レベルE (Vol.1) (ジャンプ・コミックス)

レベルE (Vol.1) (ジャンプ・コミックス)

レベルE (Vol.2) (ジャンプ・コミックス)

レベルE (Vol.2) (ジャンプ・コミックス)

レベルE (vol.3) (ジャンプ・コミックス)

レベルE (vol.3) (ジャンプ・コミックス)

いまさらながら読みまして…すっごいおもしろい!
H×Hにつながる要素はこの時点でほぼ出揃っている。異なるのは、掘り下げの深さ。「レベルE」が浅いというわけではけっしてない。
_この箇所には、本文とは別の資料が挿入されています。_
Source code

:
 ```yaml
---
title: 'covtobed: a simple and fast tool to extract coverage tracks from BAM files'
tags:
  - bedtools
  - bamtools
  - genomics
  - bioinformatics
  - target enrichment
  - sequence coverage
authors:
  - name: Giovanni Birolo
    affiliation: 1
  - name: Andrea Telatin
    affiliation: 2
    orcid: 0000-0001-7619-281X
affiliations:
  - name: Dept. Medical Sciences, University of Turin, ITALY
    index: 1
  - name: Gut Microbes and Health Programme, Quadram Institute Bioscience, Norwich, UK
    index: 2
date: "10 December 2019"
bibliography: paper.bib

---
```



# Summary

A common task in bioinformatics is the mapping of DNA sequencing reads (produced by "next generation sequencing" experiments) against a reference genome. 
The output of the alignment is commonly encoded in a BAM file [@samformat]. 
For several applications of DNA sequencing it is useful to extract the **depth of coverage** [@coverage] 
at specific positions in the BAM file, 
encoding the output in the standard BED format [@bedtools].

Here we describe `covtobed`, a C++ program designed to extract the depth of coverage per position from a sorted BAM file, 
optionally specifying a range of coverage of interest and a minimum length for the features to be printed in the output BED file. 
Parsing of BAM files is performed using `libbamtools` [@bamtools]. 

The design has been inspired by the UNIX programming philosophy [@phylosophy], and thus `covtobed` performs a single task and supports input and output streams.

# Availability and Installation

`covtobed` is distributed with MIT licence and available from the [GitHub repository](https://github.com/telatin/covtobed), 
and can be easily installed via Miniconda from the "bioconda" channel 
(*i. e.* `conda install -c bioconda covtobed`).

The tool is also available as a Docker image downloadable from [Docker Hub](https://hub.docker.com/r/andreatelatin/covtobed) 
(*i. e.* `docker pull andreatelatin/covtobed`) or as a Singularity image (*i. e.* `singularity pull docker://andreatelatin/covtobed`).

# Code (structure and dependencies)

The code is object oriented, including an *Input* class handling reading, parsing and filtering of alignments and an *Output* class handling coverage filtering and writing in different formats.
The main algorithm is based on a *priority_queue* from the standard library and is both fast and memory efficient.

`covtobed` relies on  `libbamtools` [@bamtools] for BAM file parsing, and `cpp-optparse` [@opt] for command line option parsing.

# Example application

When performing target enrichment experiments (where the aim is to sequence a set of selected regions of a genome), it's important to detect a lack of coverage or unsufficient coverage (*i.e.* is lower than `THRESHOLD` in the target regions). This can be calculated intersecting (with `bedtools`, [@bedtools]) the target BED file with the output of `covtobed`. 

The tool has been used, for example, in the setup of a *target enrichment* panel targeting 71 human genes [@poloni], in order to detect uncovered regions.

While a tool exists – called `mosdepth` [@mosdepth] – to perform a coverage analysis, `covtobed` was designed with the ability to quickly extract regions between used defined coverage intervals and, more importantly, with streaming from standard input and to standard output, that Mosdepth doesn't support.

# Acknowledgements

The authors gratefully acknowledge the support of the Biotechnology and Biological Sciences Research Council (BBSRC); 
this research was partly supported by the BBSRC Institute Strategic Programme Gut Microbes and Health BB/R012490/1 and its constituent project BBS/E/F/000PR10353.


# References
エンタテイメントとしてはこの時点で過不足なく完成されている。
ここではあくまでネタとして昇華させた、富樫義博ならではのナンセンスや毒や不条理といったものを、とことんシリアスに掘り下げていったのがH×H、とくに蟻編だと思う。
レベルE」でも文句なく面白いのに、そのさらに先があるとは。どんなに待たされても、やっぱり待つだけの価値がある。
彼の漫画にはひとつ揺ぎ無い信念がある。それは、世の中の正義や善悪に頼るのではなく、自分のことは自分で決着をつけろということ。
飛影が雪菜にきかせた言葉も、ゴンがクラピカの復讐に手を貸さなかったのも、清水が人魚に銃を渡したことも。紳士淑女の道徳など霞んでしまう、残酷なほどに高潔な意思。この峻烈な意思に触れるたび、自分はただ流されて何か見失ってないか?と、立ちどまってかえりみる。